Sebaliknya, ia menerima tawaran dari Partai Demokrat (PD) Yudhoyono untuk menjadi cawapresnya. Pasangan ini juga mendapat dukungan dari Partai Bulan Bintang (PBB), Partai Keadilan dan Persatuan Indonesia (PKPI), dan Partai Bintang Reformasi (PBR). Pada tanggal 5 Juli 2004 pemilihan presiden diadakan. Yudhoyono dan Kalla memenangkan suara populer dengan 33% suara tetapi 50% suara diperlukan untuk pemilihan presiden dan wakil presiden sehingga putaran kedua diperlukan. Yudhoyono dan Megawati melanjutkan ke putaran kedua pemilihan yang diadakan di akhir tahun.
Di lantai kedua Yudhoyono menghadapi tantangan besar dari Megawati yang membentuk koalisi nasional yang terdiri dari Partai Demokrasi Indonesia-Perjuangan (PDI-P) miliknya sendiri bersama dengan Golkar, Partai Persatuan Pembangunan, Partai Perdamaian Sejahtera (PDS), dan Partai Republik Indonesia. Partai Nasional (PNI). Sementara Yudhoyono mengkonsolidasikan dukungan politik dari partai lain, Kalla beralih ke Golkar untuk mendapatkan dukungan. Dipimpin oleh Fahmi Idris dan mengabaikan garis partai, elemen pro-Kalla di Golkar menyatakan dukungan mereka untuk Kalla dan Yudhoyono. Pada 20 September 2004 Yudhoyono dan Kalla memenangkan putaran kedua dengan 60,1% suara.
Palang Merah Indonesia
Baca Juga : George W. Bush, Presiden Amerika Paling Disukai
Palang Merah Indonesia (Palang Merah Indonesia) adalah sebuah organisasi kemanusiaan di Indonesia. Ini adalah anggota Federasi Internasional Perhimpunan Palang Merah dan Bulan Sabit Merah. Indonesia adalah salah satu dari sedikit negara mayoritas Muslim yang menggunakan Palang Merah sebagai simbolnya. Indonesia bukanlah negara yang berbasis agama atau sekuler. Pada pertengahan tahun 2013, Palang Merah Indonesia memiliki 32.568 orang Relawan, 19.294 Relawan Perorangan dan 893.381 Relawan Donor Darah, dengan total 945.243 orang, yang tercatat sebagai jumlah relawan tertinggi di dunia.
IRCS dibentuk pada tanggal 17 September 1945, tepat satu bulan setelah Indonesia merdeka.
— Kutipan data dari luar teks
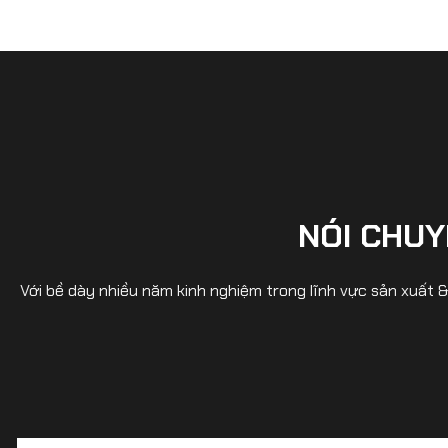
NÓI CHUY
Với bề dày nhiều năm kinh nghiệm trong lĩnh vực sản xuất 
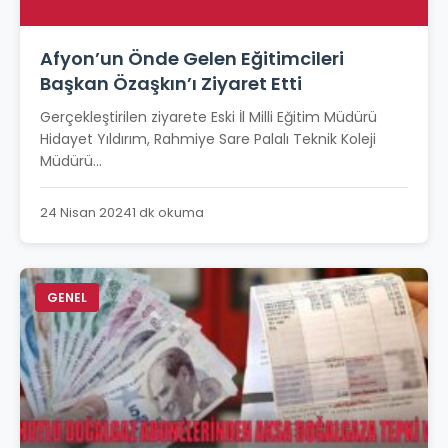
Afyon’un Önde Gelen Eğitimcileri
Başkan Özaşkın’ı Ziyaret Etti
Gerçekleştirilen ziyarete Eski İl Milli Eğitim Müdürü
Hidayet Yıldırım, Rahmiye Sare Palalı Teknik Koleji
Müdürü...
24 Nisan 2024
1 dk okuma
GENEL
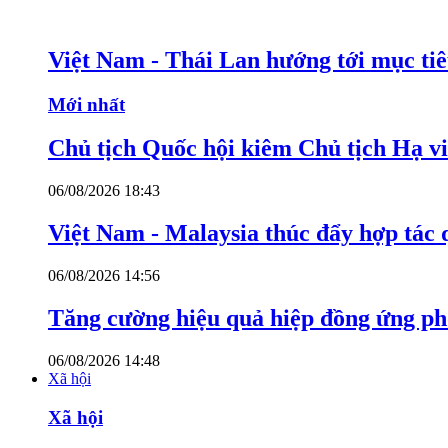
Việt Nam - Thái Lan hướng tới mục ti
Mới nhất
Chủ tịch Quốc hội kiêm Chủ tịch Hạ v
06/08/2026 18:43
Việt Nam - Malaysia thúc đẩy hợp tác 
06/08/2026 14:56
Tăng cường hiệu quả hiệp đồng ứng p
06/08/2026 14:48
Xã hội
Xã hội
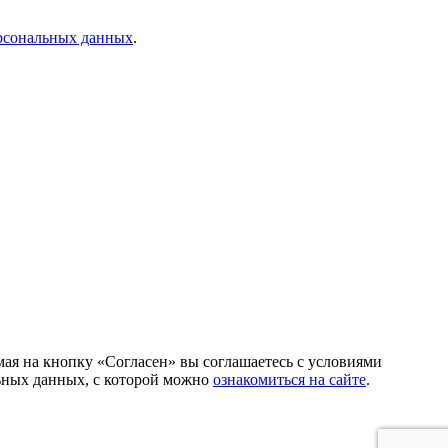
ерсональных данных
.
ая на кнопку «Согласен» вы соглашаетесь с условиями
льных данных, с которой можно
ознакомиться на сайте
.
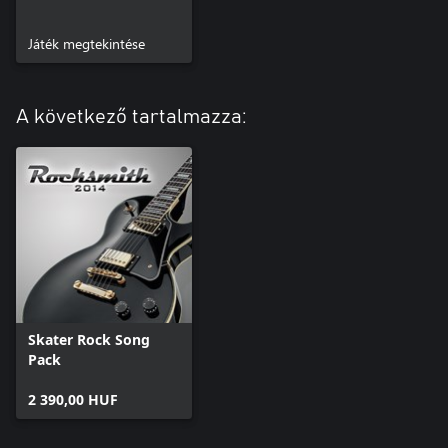
Játék megtekintése
A következő tartalmazza:
Skater Rock Song
Pack
2 390,00 HUF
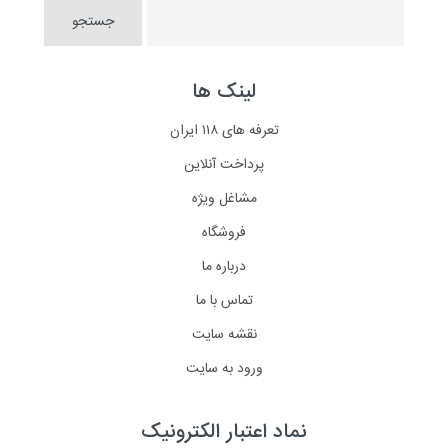
لینک ها
تعرفه های ۱۱۸ ایران
پرداخت آنلاین
مشاغل ویژه
فروشگاه
درباره ما
تماس با ما
نقشه سایت
ورود به سایت
نماد اعتبار الکترونیک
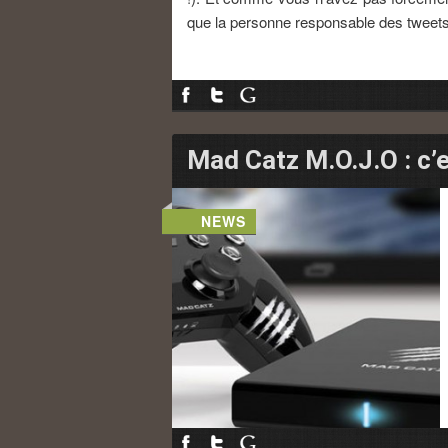
que la personne responsable des twee
Mad Catz M.O.J.O : c’es
NEWS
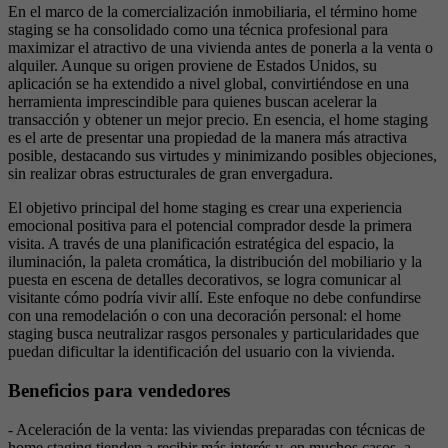
En el marco de la comercialización inmobiliaria, el término home
staging se ha consolidado como una técnica profesional para
maximizar el atractivo de una vivienda antes de ponerla a la venta o
alquiler. Aunque su origen proviene de Estados Unidos, su
aplicación se ha extendido a nivel global, convirtiéndose en una
herramienta imprescindible para quienes buscan acelerar la
transacción y obtener un mejor precio. En esencia, el home staging
es el arte de presentar una propiedad de la manera más atractiva
posible, destacando sus virtudes y minimizando posibles objeciones,
sin realizar obras estructurales de gran envergadura.
El objetivo principal del home staging es crear una experiencia
emocional positiva para el potencial comprador desde la primera
visita. A través de una planificación estratégica del espacio, la
iluminación, la paleta cromática, la distribución del mobiliario y la
puesta en escena de detalles decorativos, se logra comunicar al
visitante cómo podría vivir allí. Este enfoque no debe confundirse
con una remodelación o con una decoración personal: el home
staging busca neutralizar rasgos personales y particularidades que
puedan dificultar la identificación del usuario con la vivienda.
Beneficios para vendedores
- Aceleración de la venta: las viviendas preparadas con técnicas de
home staging tienden a recibir más interés y, en muchos casos, a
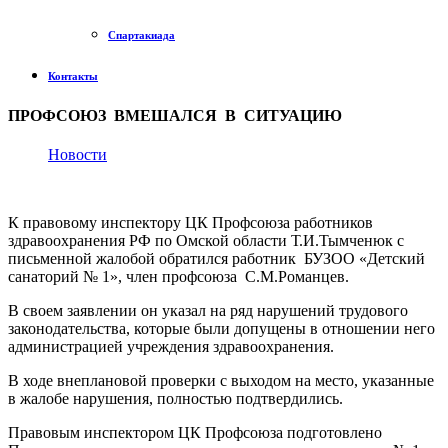
Спартакиада
Контакты
ПРОФСОЮЗ ВМЕШАЛСЯ В СИТУАЦИЮ
Новости
К правовому инспектору ЦК Профсоюза работников
здравоохранения РФ по Омской области Т.И.Тымченюк с
письменной жалобой обратился работник
БУЗОО «Детский
санаторий № 1», член профсоюза
С.М.Романцев.
В своем заявлении он указал на ряд нарушений трудового
законодательства, которые были допущены в отношении него
администрацией учреждения здравоохранения.
В ходе внеплановой проверки с выходом на место, указанные
в жалобе нарушения, полностью подтвердились.
Правовым инспектором ЦК Профсоюза подготовлено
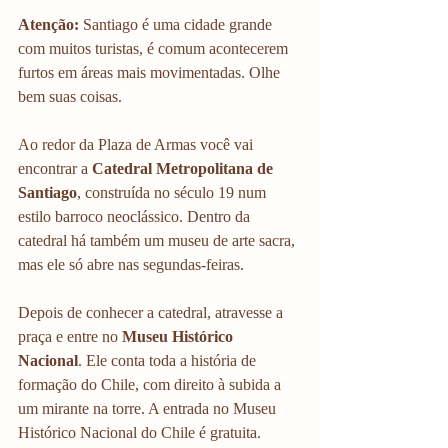
Atenção: 
Santiago é uma cidade grande 
com muitos turistas, é comum acontecerem 
furtos em áreas mais movimentadas. Olhe 
bem suas coisas.
Ao redor da Plaza de Armas você vai 
encontrar a
 Catedral Metropolitana de 
Santiago
, construída no século 19 num 
estilo barroco neoclássico. Dentro da 
catedral há também um museu de arte sacra, 
mas ele só abre nas segundas-feiras.
Depois de conhecer a catedral, atravesse a 
praça e entre no 
Museu Histórico 
Nacional
. Ele conta toda a história de 
formação do Chile, com direito à subida a 
um mirante na torre. A entrada no Museu 
Histórico Nacional do Chile é gratuita.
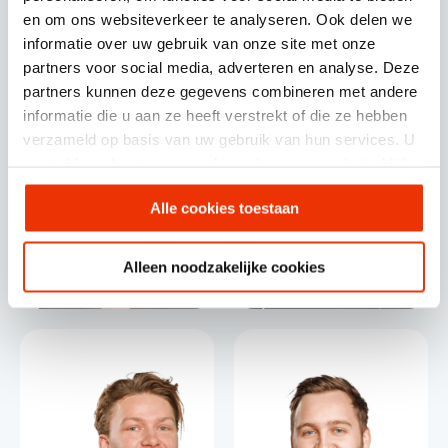
en om ons websiteverkeer te analyseren. Ook delen we
informatie over uw gebruik van onze site met onze
partners voor social media, adverteren en analyse. Deze
partners kunnen deze gegevens combineren met andere
informatie die u aan ze heeft verstrekt of die ze hebben
verzameld op basis van uw gebruik van hun services. U
gaat akkoord met onze cookies als u onze website blijft
gebruiken.
Alle cookies toestaan
Mariska Paul
Alleen noodzakelijke cookies
Owen Walravens
Contentmarketing
SEA Specialist
specialist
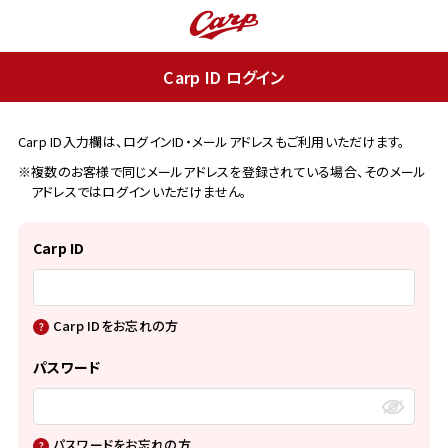
Carp ID ログイン
Carp ID入力欄は、ログインID・メールアドレスもご利用いただけます。
※複数のお客様で同じメールアドレスを登録されている場合、そのメール
アドレスではログインいただけません。
Carp ID
Carp IDをお忘れの方
パスワード
パスワードをお忘れの方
Presiden Sukarno memerintahkan dimulainya ketika pertempuran antara tentara Indonesia dan pasukan sekutu pecah, meninggalkan banyak yang terluka, pada tanggal 3 September 1945. Berdasarkan kinerjanya, IRCS mendapat pengakuan internasional pada tahun 1950 diterima sebagai anggota Palang Merah Internasional dan mencapai status hukumnya melalui Keputusan Presiden Nomor 25 Tahun 1959, yang kemudian diperkuat dengan Keputusan Presiden Nomor 245 Tahun 1963.